Ma non solo, attraverso una trattativa non semplice, la direzione ha potuto proporre nei mesi scorsi al Ministero, l’acquisizione su prelazione, dell’importantissimo sepolcro di Sant’Urbano, che diventerebbe così, dopo anni di abusi da parte della proprietà privata, bene pubblico. E di recente, il Demanio ha offerto alla stessa direzione dell’Appia la cessione a titolo gratuito di un altro complesso storico di grande impatto architettonico, il Casino di caccia alla volpe situato sulla via Appia a poca distanza dall’aeroporto di Ciampino in uno dei luoghi più affascinanti.
Ci credereste? In entrambi i casi il Ministero ha di fatto sinora impedito le acquisizioni per asserita mancanza di risorse.
Poiché stiamo parlando, per Sant’Urbano, di costi equivalenti a quelli di un monolocale in centro storico, e per quanto riguarda il casino di caccia, di spese di manutenzione che verrebbero ampiamente recuperate tramite la messa a reddito dell’immobile (affitti) è evidente che si tratta non di problema economico, ma politico.
Appiattiti sui numeri di una redditività turistica di pronto riscontro e immediata spendibilità mediatica, gli inquilini del Collegio Romano ritengono evidentemente troppo faticoso invischiarsi in programmi di ampiezza men che lillipuziana.
Dunque, la regina viarum, uno dei luoghi di eccellenza del nostro patrimonio culturale, è stata di fatto abbandonata dai responsabili politici del Ministero che non ne sanno garantire condizioni di operatività adeguate alla sua importanza culturale e sociale e che si ritraggono di fronte all’opportunità di ampliare lo spazio del bene pubblico.
Eppure qui, sull’Appia, il luogo a difesa del quale Cederna tuonò per 40 anni contro abusi e speculazioni di ogni tipo, un’operazione di questo genere segnerebbe un’inversione di tendenza di grandissima importanza, rispetto a quella fin troppo prolungata fase di dismissione, in termini di competenze e di risorse, che ha caratterizzato il Ministero dei Beni Culturali (e la pubblica amministrazione centrale in generale) (3).
Un simbolo – e di quale potenza – della capacità di una pubblica istituzione del pieno esercizio delle proprie prerogative costituzionali.
In virtù dei molti e reiterati errori del suo predecessore, al neo responsabile del Ministero si offre ora un’occasione imperdibile per ribadire quelle prerogative e imporre un deciso cambio di rotta.
A partire proprio qui, dall’Appia, sinora protetta dallo spirito di Cederna e dalla passione di colei che non per caso, ma per destino, nel 1996 ne ereditò il testimone.

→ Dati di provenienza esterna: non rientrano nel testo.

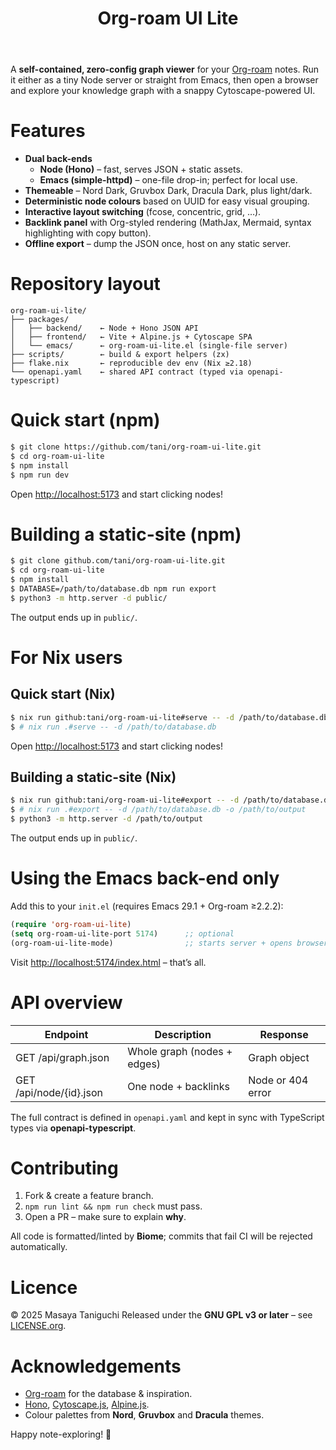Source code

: #+TITLE: Org-roam UI Lite

A *self-contained, zero-config graph viewer* for your [[https://www.orgroam.com][Org-roam]] notes.  
Run it either as a tiny Node server or straight from Emacs, then open a browser and explore your knowledge graph with a snappy Cytoscape-powered UI.

* Features
- *Dual back-ends*
  - *Node (Hono)* – fast, serves JSON + static assets.
  - *Emacs (simple-httpd)* – one-file drop-in; perfect for local use.
- *Themeable* – Nord Dark, Gruvbox Dark, Dracula Dark, plus light/dark.
- *Deterministic node colours* based on UUID for easy visual grouping.
- *Interactive layout switching* (fcose, concentric, grid, …).
- *Backlink panel* with Org-styled rendering (MathJax, Mermaid, syntax highlighting with copy button).
- *Offline export* – dump the JSON once, host on any static server.

* Repository layout
#+begin_src
org-roam-ui-lite/
├── packages/
│   ├── backend/    ← Node + Hono JSON API
│   ├── frontend/   ← Vite + Alpine.js + Cytoscape SPA
│   └── emacs/      ← org-roam-ui-lite.el (single-file server)
├── scripts/        ← build & export helpers (zx)
├── flake.nix       ← reproducible dev env (Nix ≥2.18)
└── openapi.yaml    ← shared API contract (typed via openapi-typescript)
#+end_src

* Quick start (npm)
#+begin_src bash
$ git clone https://github.com/tani/org-roam-ui-lite.git
$ cd org-roam-ui-lite
$ npm install
$ npm run dev
#+end_src

Open [[http://localhost:5173][http://localhost:5173]] and start clicking nodes!

* Building a static-site (npm)
#+begin_src bash
$ git clone github.com/tani/org-roam-ui-lite.git
$ cd org-roam-ui-lite
$ npm install
$ DATABASE=/path/to/database.db npm run export
$ python3 -m http.server -d public/
#+end_src

The output ends up in ~public/~.

* For Nix users

** Quick start (Nix)

#+begin_src bash
$ nix run github:tani/org-roam-ui-lite#serve -- -d /path/to/database.db
$ # nix run .#serve -- -d /path/to/database.db
#+end_src

Open [[http://localhost:5173][http://localhost:5173]] and start clicking nodes!

** Building a static-site (Nix)

#+begin_src bash
$ nix run github:tani/org-roam-ui-lite#export -- -d /path/to/database.db -o /path/to/output
$ # nix run .#export -- -d /path/to/database.db -o /path/to/output
$ python3 -m http.server -d /path/to/output
#+end_src

The output ends up in ~public/~.

* Using the Emacs back-end only

Add this to your ~init.el~ (requires Emacs 29.1 + Org-roam ≥2.2.2):

#+begin_src emacs-lisp
(require 'org-roam-ui-lite)
(setq org-roam-ui-lite-port 5174)      ;; optional
(org-roam-ui-lite-mode)                ;; starts server + opens browser
#+end_src

Visit [[http://localhost:5174/index.html]] – that’s all.

* API overview

| Endpoint                  | Description                 | Response           |
|--------------------------+-----------------------------+--------------------|
| GET /api/graph.json      | Whole graph (nodes + edges) | Graph object       |
| GET /api/node/{id}.json  | One node + backlinks        | Node or 404 error  |

The full contract is defined in ~openapi.yaml~ and kept in sync with TypeScript types via *openapi-typescript*.

* Contributing

1. Fork & create a feature branch.
2. ~npm run lint && npm run check~ must pass.
3. Open a PR – make sure to explain *why*.

All code is formatted/linted by *Biome*; commits that fail CI will be rejected automatically.

* Licence

© 2025 Masaya Taniguchi  
Released under the *GNU GPL v3 or later* – see [[file:LICENSE.org][LICENSE.org]].

* Acknowledgements

- [[https://github.com/org-roam/org-roam][Org-roam]] for the database & inspiration.
- [[https://hono.dev][Hono]], [[https://js.cytoscape.org][Cytoscape.js]], [[https://alpinejs.dev][Alpine.js]].
- Colour palettes from *Nord*, *Gruvbox* and *Dracula* themes.

Happy note-exploring! 🎈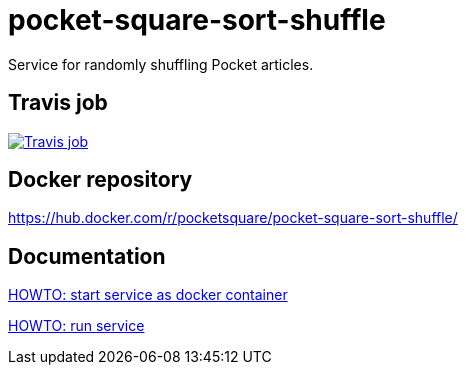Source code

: = pocket-square-sort-shuffle

Service for randomly shuffling Pocket articles.

== Travis job

image:https://travis-ci.org/pocket-square/pocket-square-sort-shuffle.svg?branch=develop["Travis job", link="https://travis-ci.org/pocket-square/pocket-square-sort-shuffle"]

== Docker repository

https://hub.docker.com/r/pocketsquare/pocket-square-sort-shuffle/

== Documentation

link:src/docs/howto-start-docker.adoc[HOWTO: start service as docker container]

link:src/docs/howto-run-service.adoc[HOWTO: run service]
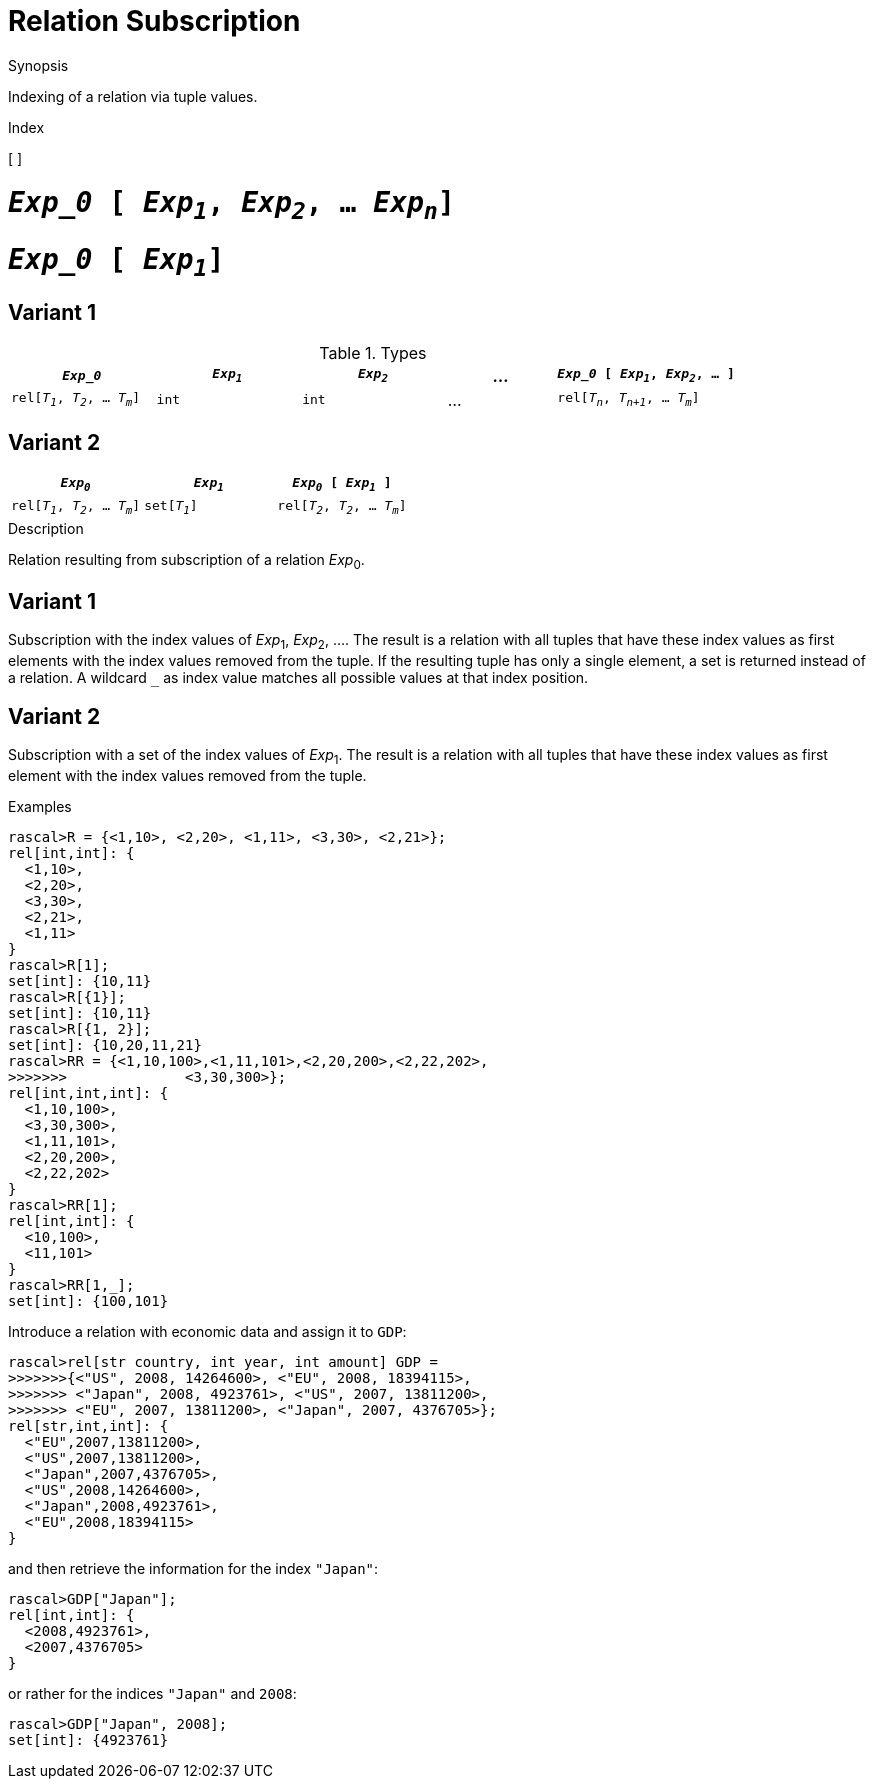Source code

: 
[[Relation-Subscription]]
# Relation Subscription
:concept: Expressions/Values/Relation/Subscription

.Synopsis
Indexing of a relation via tuple values.

.Index
[ ]

.Syntax

#  `_Exp_0_ [ _Exp~1~_, _Exp~2~_, ... _Exp~n~_]`

#  `_Exp_0_ [ _Exp~1~_]`

.Types
## Variant 1

[cols="20,20,20,15,25"]
|====
| `_Exp_0_`                         | `_Exp~1~_` | `_Exp~2~_` | ... | `_Exp_0_ [ _Exp~1~_, _Exp~2~_, ... ]` 

| `rel[_T~1~_, _T~2~_, ... _T~m~_]`    | `int`     |  `int`    | ... | `rel[_T~n~_, _T~n+1~_, ... _T~m~_]` 
|====

## Variant 2

|====
| `_Exp~0~_`                         | `_Exp~1~_`     | `_Exp~0~_ [ _Exp~1~_ ]`            

| `rel[_T~1~_, _T~2~_, ... _T~m~_]`    | `set[_T~1~_]`  | `rel[_T~2~_, _T~2~_, ... _T~m~_]`   
|====

.Function

.Description
Relation resulting from subscription of a relation _Exp_~0~.

## Variant 1

Subscription with the index values of _Exp_~1~, _Exp_~2~, .... 
The result is a relation with all tuples that have these index values as first elements 
with the index values removed from the tuple. 
If the resulting tuple has only a single element, a set is returned instead of a relation. 
A wildcard `_` as index value matches all possible values at that index position.

## Variant 2

Subscription with a set of the index values of _Exp_~1~.
The result is a relation with all tuples that have these index values as first element
with the index values removed from the tuple. 

.Examples
[source,rascal-shell]
----
rascal>R = {<1,10>, <2,20>, <1,11>, <3,30>, <2,21>};
rel[int,int]: {
  <1,10>,
  <2,20>,
  <3,30>,
  <2,21>,
  <1,11>
}
rascal>R[1];
set[int]: {10,11}
rascal>R[{1}];
set[int]: {10,11}
rascal>R[{1, 2}];
set[int]: {10,20,11,21}
rascal>RR = {<1,10,100>,<1,11,101>,<2,20,200>,<2,22,202>,
>>>>>>>              <3,30,300>};
rel[int,int,int]: {
  <1,10,100>,
  <3,30,300>,
  <1,11,101>,
  <2,20,200>,
  <2,22,202>
}
rascal>RR[1];
rel[int,int]: {
  <10,100>,
  <11,101>
}
rascal>RR[1,_];
set[int]: {100,101}
----
Introduce a relation with economic data and assign it to `GDP`:
[source,rascal-shell]
----
rascal>rel[str country, int year, int amount] GDP =
>>>>>>>{<"US", 2008, 14264600>, <"EU", 2008, 18394115>,
>>>>>>> <"Japan", 2008, 4923761>, <"US", 2007, 13811200>, 
>>>>>>> <"EU", 2007, 13811200>, <"Japan", 2007, 4376705>};
rel[str,int,int]: {
  <"EU",2007,13811200>,
  <"US",2007,13811200>,
  <"Japan",2007,4376705>,
  <"US",2008,14264600>,
  <"Japan",2008,4923761>,
  <"EU",2008,18394115>
}
----
and then retrieve the information for the index `"Japan"`:
[source,rascal-shell]
----
rascal>GDP["Japan"];
rel[int,int]: {
  <2008,4923761>,
  <2007,4376705>
}
----
or rather for the indices `"Japan"` and `2008`:
[source,rascal-shell]
----
rascal>GDP["Japan", 2008];
set[int]: {4923761}
----

.Benefits

.Pitfalls


:leveloffset: +1

:leveloffset: -1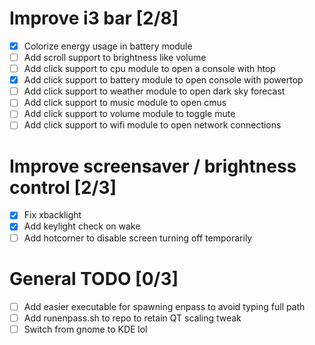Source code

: * Improve i3 bar [2/8]
  - [X] Colorize energy usage in battery module
  - [ ] Add scroll support to brightness like volume
  - [ ] Add click support to cpu module to open a console with htop
  - [X] Add click support to battery module to open console with powertop
  - [ ] Add click support to weather module to open dark sky forecast
  - [ ] Add click support to music module to open cmus
  - [ ] Add click support to volume module to toggle mute
  - [ ] Add click support to wifi module to open network connections

* Improve screensaver / brightness control [2/3]
  - [X] Fix xbacklight
  - [X] Add keylight check on wake
  - [ ] Add hotcorner to disable screen turning off temporarily

* General TODO [0/3]
  - [ ] Add easier executable for spawning enpass to avoid typing full path
  - [ ] Add runenpass.sh to repo to retain QT scaling tweak
  - [ ] Switch from gnome to KDE lol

Se tutto rimarrà come ora, anche l’Archivio Cederna che fino a poco fa aveva perseguito una virtuosa e lungimirante politica di diffusione dei materiali in deposito attraverso la loro completa digitalizzazione, nel giro di pochi mesi sarà costretto a interrompere ogni attività.
E molte altre attività del Parco saranno gravemente compromesse.
Ma davvero il neo ministro dei beni culturali intende correre il rischio di essere ricordato come il becchino dell’Appia Antica?